#### [Work required]
Arrange the material as a Markdown table with the columns Number and Line, one row per line, from the start of the material through the line with "## 4.0.0-dev.2", leaving out blank lines. Include nothing else.

#### [Records from a data source]
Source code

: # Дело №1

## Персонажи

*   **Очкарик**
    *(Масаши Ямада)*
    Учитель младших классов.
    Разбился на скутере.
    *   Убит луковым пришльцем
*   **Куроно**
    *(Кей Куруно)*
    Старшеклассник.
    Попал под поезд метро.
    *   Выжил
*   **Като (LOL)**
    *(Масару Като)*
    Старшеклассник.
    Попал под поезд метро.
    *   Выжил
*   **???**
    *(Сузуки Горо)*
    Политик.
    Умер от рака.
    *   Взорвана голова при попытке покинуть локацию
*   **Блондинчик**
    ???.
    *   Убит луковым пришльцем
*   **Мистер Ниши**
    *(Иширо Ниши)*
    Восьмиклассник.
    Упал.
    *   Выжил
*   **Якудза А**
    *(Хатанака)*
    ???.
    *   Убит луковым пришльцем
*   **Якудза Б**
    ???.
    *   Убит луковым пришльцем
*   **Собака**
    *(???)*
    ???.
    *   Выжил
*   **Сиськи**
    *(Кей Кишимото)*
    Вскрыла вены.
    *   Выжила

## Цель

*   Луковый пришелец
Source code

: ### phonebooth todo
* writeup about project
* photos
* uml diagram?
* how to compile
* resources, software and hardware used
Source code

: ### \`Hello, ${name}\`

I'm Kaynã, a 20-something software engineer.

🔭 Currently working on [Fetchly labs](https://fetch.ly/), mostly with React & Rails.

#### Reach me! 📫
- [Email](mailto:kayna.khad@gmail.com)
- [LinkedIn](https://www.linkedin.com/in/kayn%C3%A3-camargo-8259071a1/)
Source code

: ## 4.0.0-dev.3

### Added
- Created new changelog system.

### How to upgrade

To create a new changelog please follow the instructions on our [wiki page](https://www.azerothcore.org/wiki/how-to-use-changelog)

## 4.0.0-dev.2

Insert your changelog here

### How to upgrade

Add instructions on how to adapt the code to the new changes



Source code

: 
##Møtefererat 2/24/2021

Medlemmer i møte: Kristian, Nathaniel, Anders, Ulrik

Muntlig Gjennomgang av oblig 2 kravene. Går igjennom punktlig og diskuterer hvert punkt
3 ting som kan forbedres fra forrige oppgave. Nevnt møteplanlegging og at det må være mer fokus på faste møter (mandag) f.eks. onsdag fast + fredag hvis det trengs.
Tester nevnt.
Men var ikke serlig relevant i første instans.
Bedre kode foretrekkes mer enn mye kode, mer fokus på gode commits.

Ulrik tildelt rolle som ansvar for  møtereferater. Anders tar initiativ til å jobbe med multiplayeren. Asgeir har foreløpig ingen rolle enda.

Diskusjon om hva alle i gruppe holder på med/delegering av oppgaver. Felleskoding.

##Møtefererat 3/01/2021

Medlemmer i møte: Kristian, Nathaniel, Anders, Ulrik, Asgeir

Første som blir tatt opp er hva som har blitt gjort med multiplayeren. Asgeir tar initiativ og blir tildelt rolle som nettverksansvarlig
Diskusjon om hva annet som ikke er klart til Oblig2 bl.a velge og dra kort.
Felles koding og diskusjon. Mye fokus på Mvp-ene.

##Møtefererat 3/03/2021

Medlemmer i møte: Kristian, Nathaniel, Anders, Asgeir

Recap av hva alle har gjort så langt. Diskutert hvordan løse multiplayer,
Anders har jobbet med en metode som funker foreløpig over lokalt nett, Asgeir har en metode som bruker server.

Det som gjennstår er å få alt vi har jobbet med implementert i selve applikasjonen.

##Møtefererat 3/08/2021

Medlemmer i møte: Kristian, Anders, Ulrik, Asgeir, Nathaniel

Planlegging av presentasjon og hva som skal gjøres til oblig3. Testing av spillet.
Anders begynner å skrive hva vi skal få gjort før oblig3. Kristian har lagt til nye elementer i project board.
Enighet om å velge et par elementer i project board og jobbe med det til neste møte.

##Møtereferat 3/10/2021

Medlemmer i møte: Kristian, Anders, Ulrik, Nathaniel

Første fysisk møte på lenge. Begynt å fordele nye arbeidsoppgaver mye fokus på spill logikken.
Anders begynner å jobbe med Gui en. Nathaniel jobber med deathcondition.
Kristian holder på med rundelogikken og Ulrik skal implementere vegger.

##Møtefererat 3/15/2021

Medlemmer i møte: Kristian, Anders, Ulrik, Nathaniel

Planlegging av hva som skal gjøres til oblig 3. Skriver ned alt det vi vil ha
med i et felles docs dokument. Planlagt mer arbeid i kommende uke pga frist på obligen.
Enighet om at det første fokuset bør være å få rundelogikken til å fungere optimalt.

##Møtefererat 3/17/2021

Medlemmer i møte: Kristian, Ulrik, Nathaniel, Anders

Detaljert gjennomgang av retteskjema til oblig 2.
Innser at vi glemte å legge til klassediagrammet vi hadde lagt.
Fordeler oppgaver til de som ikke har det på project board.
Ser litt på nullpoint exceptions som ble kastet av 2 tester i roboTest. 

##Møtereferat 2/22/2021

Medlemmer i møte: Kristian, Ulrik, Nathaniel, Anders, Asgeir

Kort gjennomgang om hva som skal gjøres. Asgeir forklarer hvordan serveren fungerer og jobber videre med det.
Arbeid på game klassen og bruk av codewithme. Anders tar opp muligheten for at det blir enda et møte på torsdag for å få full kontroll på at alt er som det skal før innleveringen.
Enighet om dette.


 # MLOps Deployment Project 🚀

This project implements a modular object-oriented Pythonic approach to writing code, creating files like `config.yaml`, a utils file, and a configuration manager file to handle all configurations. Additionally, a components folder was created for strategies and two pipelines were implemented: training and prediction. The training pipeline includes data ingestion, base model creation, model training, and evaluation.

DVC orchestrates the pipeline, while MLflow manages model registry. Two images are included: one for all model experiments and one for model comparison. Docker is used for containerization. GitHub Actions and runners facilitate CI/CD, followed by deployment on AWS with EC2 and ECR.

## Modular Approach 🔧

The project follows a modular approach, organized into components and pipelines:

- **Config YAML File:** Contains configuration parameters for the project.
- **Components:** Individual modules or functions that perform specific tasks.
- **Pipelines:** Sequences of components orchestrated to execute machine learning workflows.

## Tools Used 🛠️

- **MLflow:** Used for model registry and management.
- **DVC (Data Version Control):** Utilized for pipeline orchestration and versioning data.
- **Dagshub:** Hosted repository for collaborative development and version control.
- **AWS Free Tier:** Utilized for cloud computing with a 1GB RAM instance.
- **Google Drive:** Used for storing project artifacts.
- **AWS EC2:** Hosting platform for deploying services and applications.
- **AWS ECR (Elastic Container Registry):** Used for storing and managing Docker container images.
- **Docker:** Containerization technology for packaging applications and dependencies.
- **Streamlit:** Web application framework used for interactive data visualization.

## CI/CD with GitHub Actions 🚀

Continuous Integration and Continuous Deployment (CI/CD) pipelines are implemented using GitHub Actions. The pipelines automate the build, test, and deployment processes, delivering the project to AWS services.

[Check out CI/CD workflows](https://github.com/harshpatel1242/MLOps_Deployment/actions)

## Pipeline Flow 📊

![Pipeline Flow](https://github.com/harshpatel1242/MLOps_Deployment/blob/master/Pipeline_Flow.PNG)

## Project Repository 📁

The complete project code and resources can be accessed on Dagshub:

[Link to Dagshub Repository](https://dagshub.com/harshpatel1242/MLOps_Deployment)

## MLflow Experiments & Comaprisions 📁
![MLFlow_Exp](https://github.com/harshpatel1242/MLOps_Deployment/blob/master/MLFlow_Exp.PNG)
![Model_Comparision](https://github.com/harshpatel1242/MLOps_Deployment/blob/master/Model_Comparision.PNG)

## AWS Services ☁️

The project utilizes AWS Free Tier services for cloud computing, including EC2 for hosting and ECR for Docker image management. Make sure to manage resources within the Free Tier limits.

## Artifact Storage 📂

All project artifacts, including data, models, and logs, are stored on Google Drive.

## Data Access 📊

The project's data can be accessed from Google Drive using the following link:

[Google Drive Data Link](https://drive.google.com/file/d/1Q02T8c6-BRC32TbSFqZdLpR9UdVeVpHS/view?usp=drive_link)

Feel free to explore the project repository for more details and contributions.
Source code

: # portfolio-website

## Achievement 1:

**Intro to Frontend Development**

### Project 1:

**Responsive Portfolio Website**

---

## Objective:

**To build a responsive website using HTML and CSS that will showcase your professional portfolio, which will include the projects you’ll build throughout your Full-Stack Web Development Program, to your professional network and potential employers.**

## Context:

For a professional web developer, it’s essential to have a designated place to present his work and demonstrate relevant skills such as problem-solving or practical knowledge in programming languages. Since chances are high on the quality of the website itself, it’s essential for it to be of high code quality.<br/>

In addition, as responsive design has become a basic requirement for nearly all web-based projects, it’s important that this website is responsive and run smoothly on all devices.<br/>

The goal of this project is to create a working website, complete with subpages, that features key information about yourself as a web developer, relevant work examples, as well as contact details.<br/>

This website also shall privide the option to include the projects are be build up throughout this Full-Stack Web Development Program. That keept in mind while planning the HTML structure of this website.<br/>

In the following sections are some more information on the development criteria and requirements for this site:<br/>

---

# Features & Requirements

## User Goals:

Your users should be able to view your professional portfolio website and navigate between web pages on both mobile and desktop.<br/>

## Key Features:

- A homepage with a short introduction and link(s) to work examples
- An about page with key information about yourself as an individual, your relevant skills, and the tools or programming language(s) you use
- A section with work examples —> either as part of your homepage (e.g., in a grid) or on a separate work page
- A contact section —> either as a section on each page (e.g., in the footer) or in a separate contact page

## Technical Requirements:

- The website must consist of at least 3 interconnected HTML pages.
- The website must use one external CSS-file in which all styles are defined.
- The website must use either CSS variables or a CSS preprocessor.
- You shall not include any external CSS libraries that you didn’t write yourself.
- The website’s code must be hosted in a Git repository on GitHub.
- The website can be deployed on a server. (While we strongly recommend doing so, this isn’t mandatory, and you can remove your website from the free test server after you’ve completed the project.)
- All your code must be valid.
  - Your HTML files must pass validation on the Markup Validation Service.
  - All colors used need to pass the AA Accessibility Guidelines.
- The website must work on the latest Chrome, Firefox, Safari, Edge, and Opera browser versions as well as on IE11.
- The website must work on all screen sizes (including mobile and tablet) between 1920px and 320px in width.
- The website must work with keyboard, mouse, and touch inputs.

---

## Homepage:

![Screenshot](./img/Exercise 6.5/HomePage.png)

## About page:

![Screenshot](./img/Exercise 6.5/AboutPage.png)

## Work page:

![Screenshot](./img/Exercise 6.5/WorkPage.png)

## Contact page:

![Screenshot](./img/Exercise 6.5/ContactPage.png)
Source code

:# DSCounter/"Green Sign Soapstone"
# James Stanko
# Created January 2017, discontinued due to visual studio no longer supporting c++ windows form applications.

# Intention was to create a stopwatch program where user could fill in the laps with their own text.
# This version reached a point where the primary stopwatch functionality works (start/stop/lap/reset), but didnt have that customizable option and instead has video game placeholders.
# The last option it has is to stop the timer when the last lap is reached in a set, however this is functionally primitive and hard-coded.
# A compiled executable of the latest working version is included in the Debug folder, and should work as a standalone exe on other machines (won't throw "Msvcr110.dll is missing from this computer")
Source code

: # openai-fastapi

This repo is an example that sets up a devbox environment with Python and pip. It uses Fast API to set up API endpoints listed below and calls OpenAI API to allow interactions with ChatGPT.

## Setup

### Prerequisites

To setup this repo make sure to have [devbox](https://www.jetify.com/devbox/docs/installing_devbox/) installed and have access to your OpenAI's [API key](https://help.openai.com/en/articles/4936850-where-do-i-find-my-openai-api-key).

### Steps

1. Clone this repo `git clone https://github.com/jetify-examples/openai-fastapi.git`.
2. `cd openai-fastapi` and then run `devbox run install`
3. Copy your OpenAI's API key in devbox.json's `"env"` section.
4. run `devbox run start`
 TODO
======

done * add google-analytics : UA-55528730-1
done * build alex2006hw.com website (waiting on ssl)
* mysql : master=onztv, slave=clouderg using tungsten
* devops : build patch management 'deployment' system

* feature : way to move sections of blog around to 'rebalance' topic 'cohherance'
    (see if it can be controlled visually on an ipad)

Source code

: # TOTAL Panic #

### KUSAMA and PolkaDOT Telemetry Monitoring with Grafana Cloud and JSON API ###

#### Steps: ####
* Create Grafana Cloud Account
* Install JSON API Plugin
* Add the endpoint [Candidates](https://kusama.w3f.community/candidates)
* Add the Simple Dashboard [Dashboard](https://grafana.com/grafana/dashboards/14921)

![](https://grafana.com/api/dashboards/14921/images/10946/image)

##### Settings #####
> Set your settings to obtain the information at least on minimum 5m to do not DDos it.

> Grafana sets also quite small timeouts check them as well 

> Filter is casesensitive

#### [Output of the task]
| Number | Line |
|---|---|
| 1 | Source code |
| 2 | : # Дело №1 |
| 3 | ## Персонажи |
| 4 | *   **Очкарик** |
| 5 |     *(Масаши Ямада)* |
| 6 |     Учитель младших классов. |
| 7 |     Разбился на скутере. |
| 8 |     *   Убит луковым пришльцем |
| 9 | *   **Куроно** |
| 10 |     *(Кей Куруно)* |
| 11 |     Старшеклассник. |
| 12 |     Попал под поезд метро. |
| 13 |     *   Выжил |
| 14 | *   **Като (LOL)** |
| 15 |     *(Масару Като)* |
| 16 |     Старшеклассник. |
| 17 |     Попал под поезд метро. |
| 18 |     *   Выжил |
| 19 | *   **???** |
| 20 |     *(Сузуки Горо)* |
| 21 |     Политик. |
| 22 |     Умер от рака. |
| 23 |     *   Взорвана голова при попытке покинуть локацию |
| 24 | *   **Блондинчик** |
| 25 |     ???. |
| 26 |     *   Убит луковым пришльцем |
| 27 | *   **Мистер Ниши** |
| 28 |     *(Иширо Ниши)* |
| 29 |     Восьмиклассник. |
| 30 |     Упал. |
| 31 |     *   Выжил |
| 32 | *   **Якудза А** |
| 33 |     *(Хатанака)* |
| 34 |     ???. |
| 35 |     *   Убит луковым пришльцем |
| 36 | *   **Якудза Б** |
| 37 |     ???. |
| 38 |     *   Убит луковым пришльцем |
| 39 | *   **Собака** |
| 40 |     *(???)* |
| 41 |     ???. |
| 42 |     *   Выжил |
| 43 | *   **Сиськи** |
| 44 |     *(Кей Кишимото)* |
| 45 |     Вскрыла вены. |
| 46 |     *   Выжила |
| 47 | ## Цель |
| 48 | *   Луковый пришелец |
| 49 | Source code |
| 50 | : ### phonebooth todo |
| 51 | * writeup about project |
| 52 | * photos |
| 53 | * uml diagram? |
| 54 | * how to compile |
| 55 | * resources, software and hardware used |
| 56 | Source code |
| 57 | : ### \`Hello, ${name}\` |
| 58 | I'm Kaynã, a 20-something software engineer. |
| 59 | 🔭 Currently working on [Fetchly labs](https://fetch.ly/), mostly with React & Rails. |
| 60 | #### Reach me! 📫 |
| 61 | - [Email](mailto:kayna.khad@gmail.com) |
| 62 | - [LinkedIn](https://www.linkedin.com/in/kayn%C3%A3-camargo-8259071a1/) |
| 63 | Source code |
| 64 | : ## 4.0.0-dev.3 |
| 65 | ### Added |
| 66 | - Created new changelog system. |
| 67 | ### How to upgrade |
| 68 | To create a new changelog please follow the instructions on our [wiki page](https://www.azerothcore.org/wiki/how-to-use-changelog) |
| 69 | ## 4.0.0-dev.2 |